The Greek economy will emerge from six years of economic depression this year and grow by 2.9 percent in 2015, the finance ministry said Monday as it unveiled its 2015 budget in Athens.

Deputy Finance Minister Christos Staikouras promised the debt-wracked country would log the country's first growth - 0.6 percent - since the economic crisis began. He also promised tax breaks, including the abolishment of an unpopular bailout tax known as the solidarity charge.

"This is the result of unprecedented sacrifices made by Greek society, households and businesses," Staikouras said.
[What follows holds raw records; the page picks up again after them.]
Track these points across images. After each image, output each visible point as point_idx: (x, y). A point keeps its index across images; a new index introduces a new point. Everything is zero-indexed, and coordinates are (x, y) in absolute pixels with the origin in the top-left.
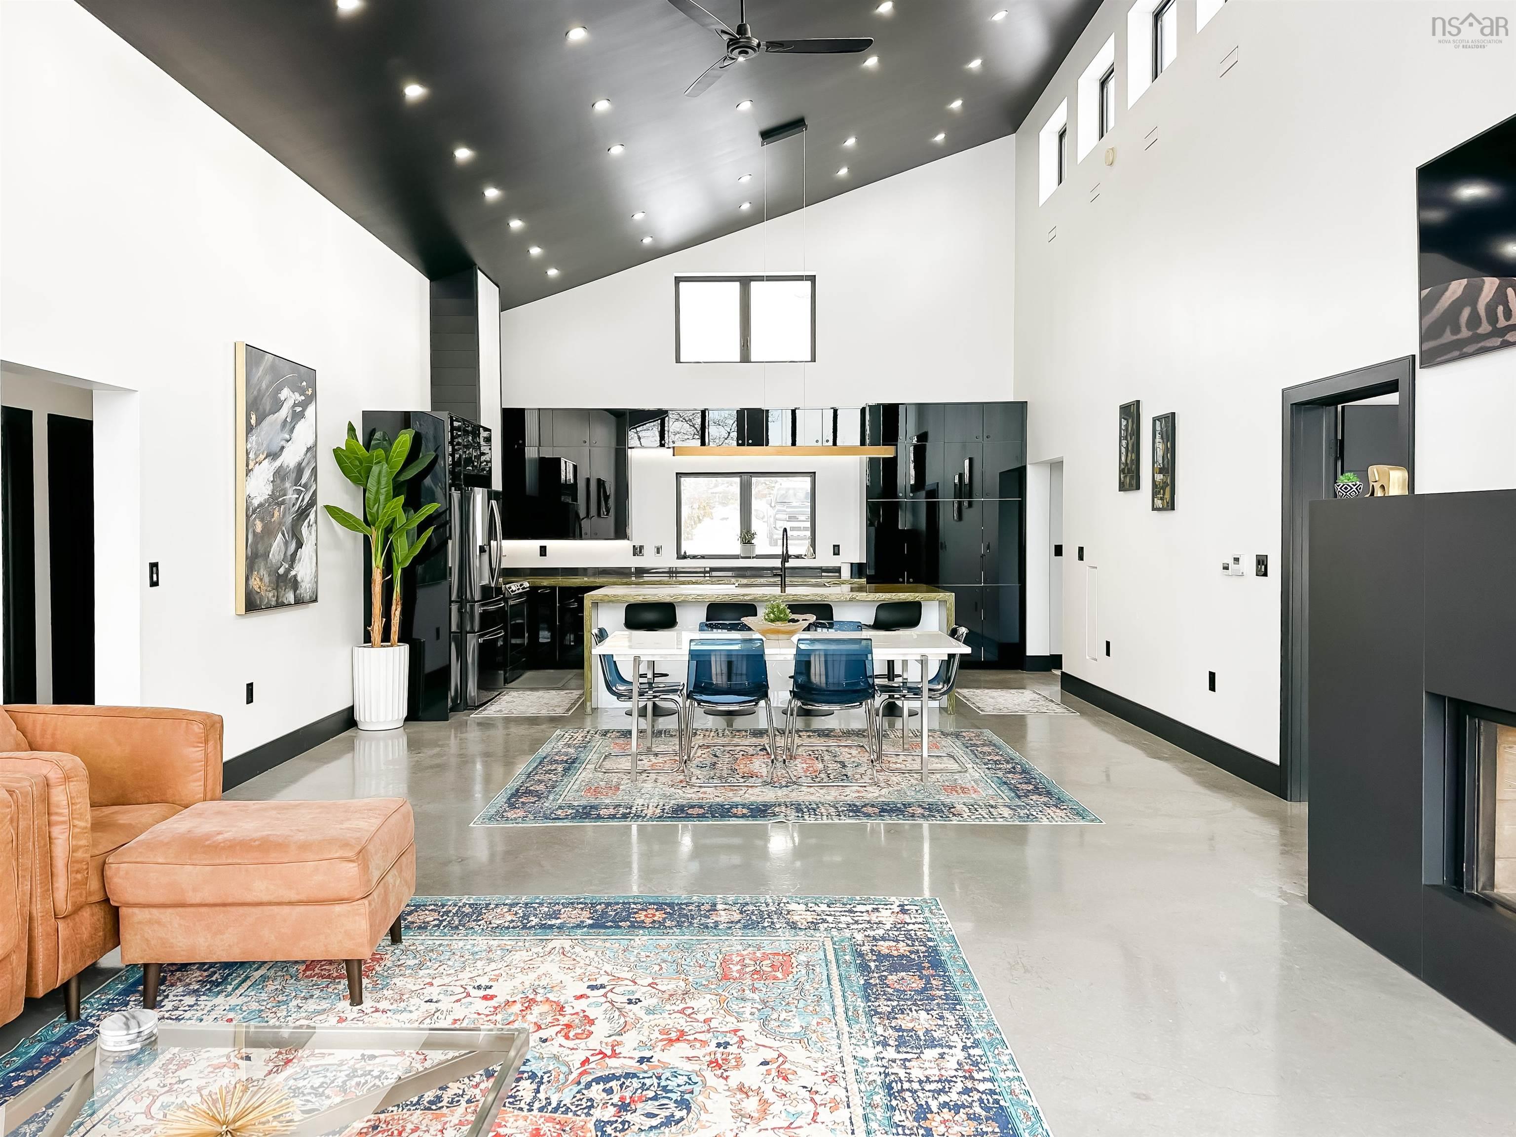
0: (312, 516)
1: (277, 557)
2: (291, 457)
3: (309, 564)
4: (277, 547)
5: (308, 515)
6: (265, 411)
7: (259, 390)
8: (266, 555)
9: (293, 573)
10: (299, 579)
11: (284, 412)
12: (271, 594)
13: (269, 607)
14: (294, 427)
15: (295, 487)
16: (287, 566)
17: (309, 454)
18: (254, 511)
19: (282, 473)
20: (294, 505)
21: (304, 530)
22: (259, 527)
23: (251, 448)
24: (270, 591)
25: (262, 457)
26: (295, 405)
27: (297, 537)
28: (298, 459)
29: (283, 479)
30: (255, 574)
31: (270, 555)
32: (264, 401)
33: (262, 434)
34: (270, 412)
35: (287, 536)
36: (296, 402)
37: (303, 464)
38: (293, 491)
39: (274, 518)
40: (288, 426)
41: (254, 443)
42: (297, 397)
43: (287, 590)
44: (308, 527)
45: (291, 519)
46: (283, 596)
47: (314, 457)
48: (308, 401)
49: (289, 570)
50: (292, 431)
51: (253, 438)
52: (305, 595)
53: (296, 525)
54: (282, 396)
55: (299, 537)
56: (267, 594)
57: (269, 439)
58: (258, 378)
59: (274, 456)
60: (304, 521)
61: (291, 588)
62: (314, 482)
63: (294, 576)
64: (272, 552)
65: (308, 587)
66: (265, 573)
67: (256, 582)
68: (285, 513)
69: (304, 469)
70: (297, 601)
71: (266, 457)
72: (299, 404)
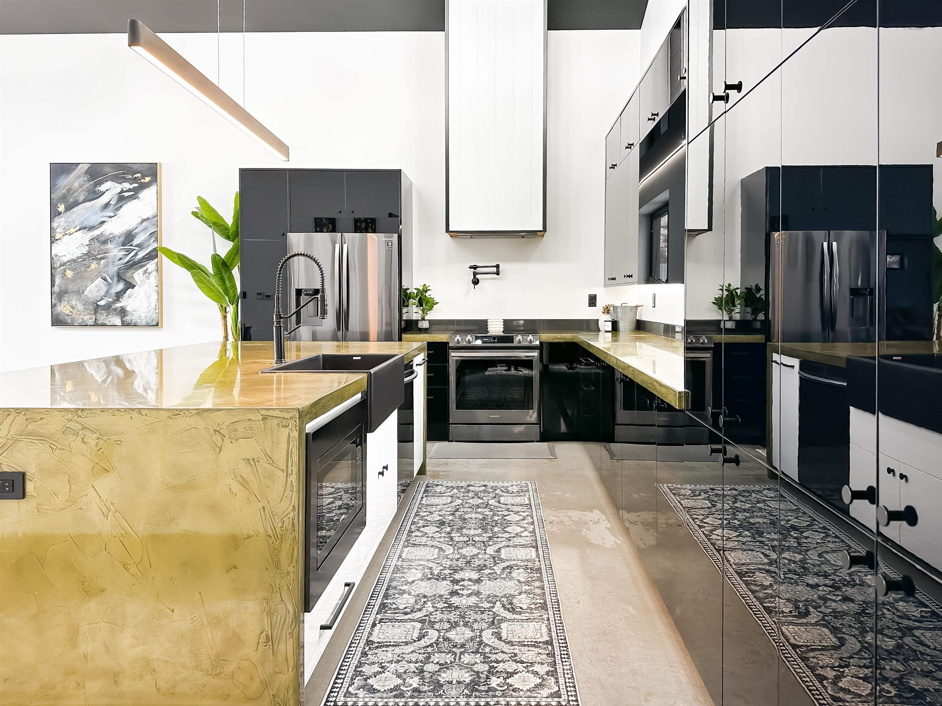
0: (148, 267)
1: (95, 294)
2: (116, 227)
3: (142, 300)
4: (95, 287)
5: (145, 265)
6: (76, 201)
7: (69, 190)
8: (79, 292)
9: (118, 305)
10: (129, 309)
11: (106, 199)
12: (89, 317)
13: (84, 325)
14: (121, 207)
15: (122, 247)
16: (110, 300)
17: (145, 224)
18: (62, 265)
19: (103, 239)
20: (121, 259)
21: (138, 276)
22: (69, 274)
23: (58, 226)
24: (85, 315)
25: (73, 230)
26: (122, 191)
27: (125, 280)
28: (131, 228)
29: (105, 242)
30: (64, 303)
31: (85, 292)
32: (76, 194)
33: (74, 216)
34: (84, 201)
35: (110, 280)
36: (124, 189)
37: (135, 231)
38: (120, 250)
39: (90, 269)
40: (111, 208)
41: (62, 223)
42: (126, 186)
43: (110, 316)
44: (144, 274)
45: (116, 269)
46: (104, 320)
47: (154, 225)
48: (143, 186)
49: (113, 303)
50: (118, 209)
51: (61, 220)
52: (138, 321)
53: (125, 273)
54: (103, 188)
55: (130, 280)
56: (81, 316)
57: (84, 217)
58: (69, 181)
59: (92, 228)
60: (137, 270)
61: (117, 314)
62: (154, 242)
63: (121, 307)
64: (88, 290)
65: (143, 315)
66: (78, 303)
67: (65, 308)
68: (107, 265)
69: (137, 234)
70: (125, 324)
71: (79, 230)
72: (129, 190)
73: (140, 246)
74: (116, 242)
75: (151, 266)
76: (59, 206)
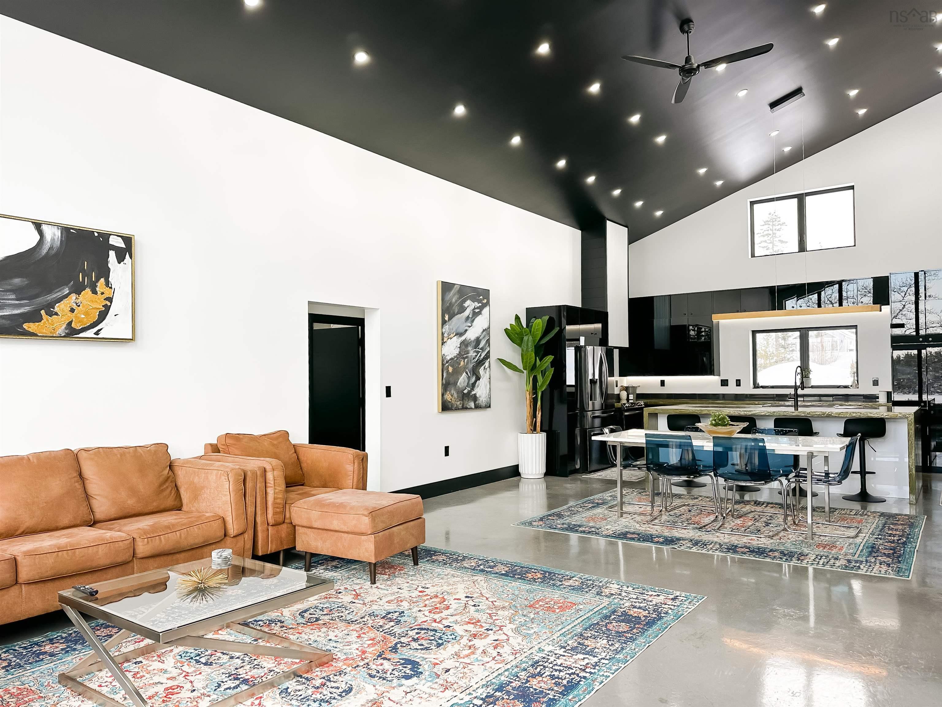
0: (487, 364)
1: (463, 385)
2: (472, 335)
3: (484, 389)
4: (462, 380)
5: (484, 363)
6: (454, 313)
7: (451, 303)
8: (455, 383)
9: (473, 393)
10: (478, 396)
11: (467, 313)
12: (458, 403)
13: (457, 409)
14: (474, 320)
15: (475, 350)
16: (469, 389)
17: (484, 333)
18: (447, 362)
19: (466, 343)
20: (474, 359)
21: (481, 371)
22: (451, 369)
23: (445, 331)
24: (458, 401)
25: (452, 335)
26: (475, 308)
27: (476, 375)
28: (477, 335)
29: (467, 346)
30: (447, 393)
31: (458, 384)
32: (453, 308)
33: (453, 324)
34: (457, 313)
35: (469, 374)
37: (480, 338)
39: (460, 366)
40: (469, 320)
42: (476, 304)
43: (469, 401)
44: (484, 370)
45: (472, 365)
46: (467, 404)
47: (488, 334)
48: (483, 306)
49: (471, 391)
51: (447, 327)
52: (482, 404)
53: (476, 368)
54: (466, 305)
57: (457, 326)
58: (450, 297)
59: (461, 334)
60: (481, 366)
61: (472, 400)
62: (488, 346)
65: (484, 400)
66: (455, 392)
67: (449, 397)
68: (467, 363)
70: (476, 407)
71: (455, 335)
72: (478, 308)
73: (482, 349)
74: (472, 345)
76: (446, 316)
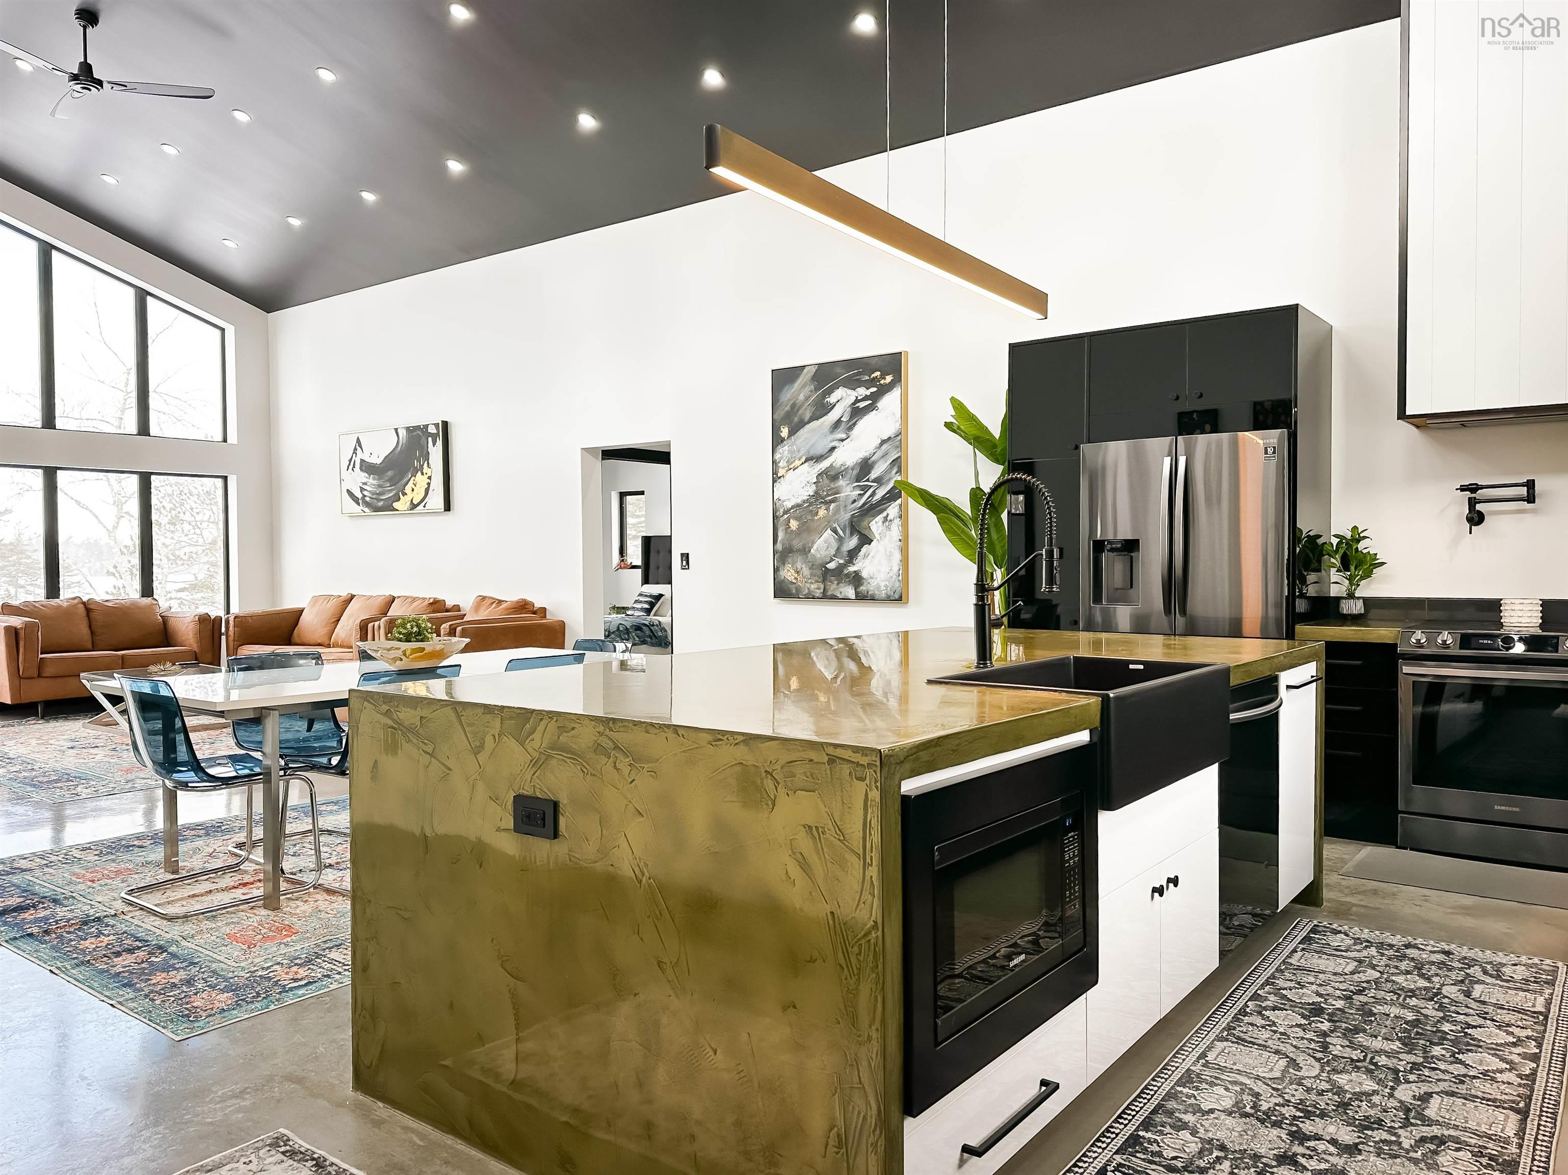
0: (889, 511)
1: (823, 553)
2: (848, 456)
3: (881, 561)
4: (824, 544)
5: (885, 509)
6: (803, 418)
7: (793, 406)
8: (805, 551)
9: (852, 569)
10: (864, 574)
11: (836, 414)
12: (816, 586)
13: (810, 597)
14: (854, 424)
15: (856, 484)
16: (842, 561)
17: (885, 447)
18: (785, 512)
19: (832, 473)
20: (854, 501)
21: (876, 525)
22: (794, 524)
23: (781, 458)
24: (811, 583)
25: (797, 463)
26: (857, 401)
27: (859, 533)
28: (867, 454)
29: (835, 478)
30: (788, 566)
31: (812, 551)
32: (801, 412)
33: (798, 442)
34: (812, 419)
35: (841, 533)
36: (859, 398)
37: (873, 459)
38: (854, 487)
39: (818, 517)
40: (843, 426)
41: (786, 453)
42: (862, 392)
43: (841, 585)
44: (883, 523)
45: (848, 515)
46: (834, 590)
47: (897, 447)
48: (884, 390)
49: (845, 566)
50: (850, 428)
51: (784, 449)
52: (876, 592)
53: (860, 521)
54: (832, 399)
55: (866, 532)
56: (808, 585)
57: (810, 444)
58: (793, 393)
59: (819, 458)
60: (875, 516)
61: (850, 583)
62: (896, 473)
63: (855, 571)
64: (815, 547)
65: (882, 584)
66: (803, 566)
67: (789, 574)
68: (837, 511)
69: (874, 463)
70: (862, 597)
71: (805, 462)
72: (866, 398)
73: (879, 481)
74: (848, 476)
75: (893, 510)
76: (782, 429)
But he noted that unemployment in Greece was likely to stay uncomfortably high, averaging 27 percent this year before gradually declining.

Prime Minister Antonis Samaras' conservative coalition has said it plans to begin weaning the debt-wracked country off painful austerity measures demanded by international creditors in exchange for its 240 billion-euro ($303-billion) bailout - a promise that some see as a ploy to boost its popular support.

"The draft budget is politically motivated - the whole point is for the government to boost its ever-waning popularity," Megan Greene, chief economist at Manulife Asset Management, told the Associated Press.

The budget foresees a surplus - excluding interest payments - of 2.9 percent of gross domestic product next year, just short of the 3 percent target set under Greece's bailout deal. Debt is also expected to drop to 168 percent of GDP in 2015, from 175 percent this year.

The government is under pressure to ease austerity measures ahead of a likely early general election. The budget calls for a 30 percent reduction in taxes on both heating oil and a special "solidarity" surcharge imposed during the crisis.

Greece's radical left-wing SYRIZA movement is leading in opinion polls. It opposes the bailout agreement and argues the country's debt load is too high to permit recovery.

Samaras is set to call a vote of confidence in his government this week to fend off the threat of snap elections.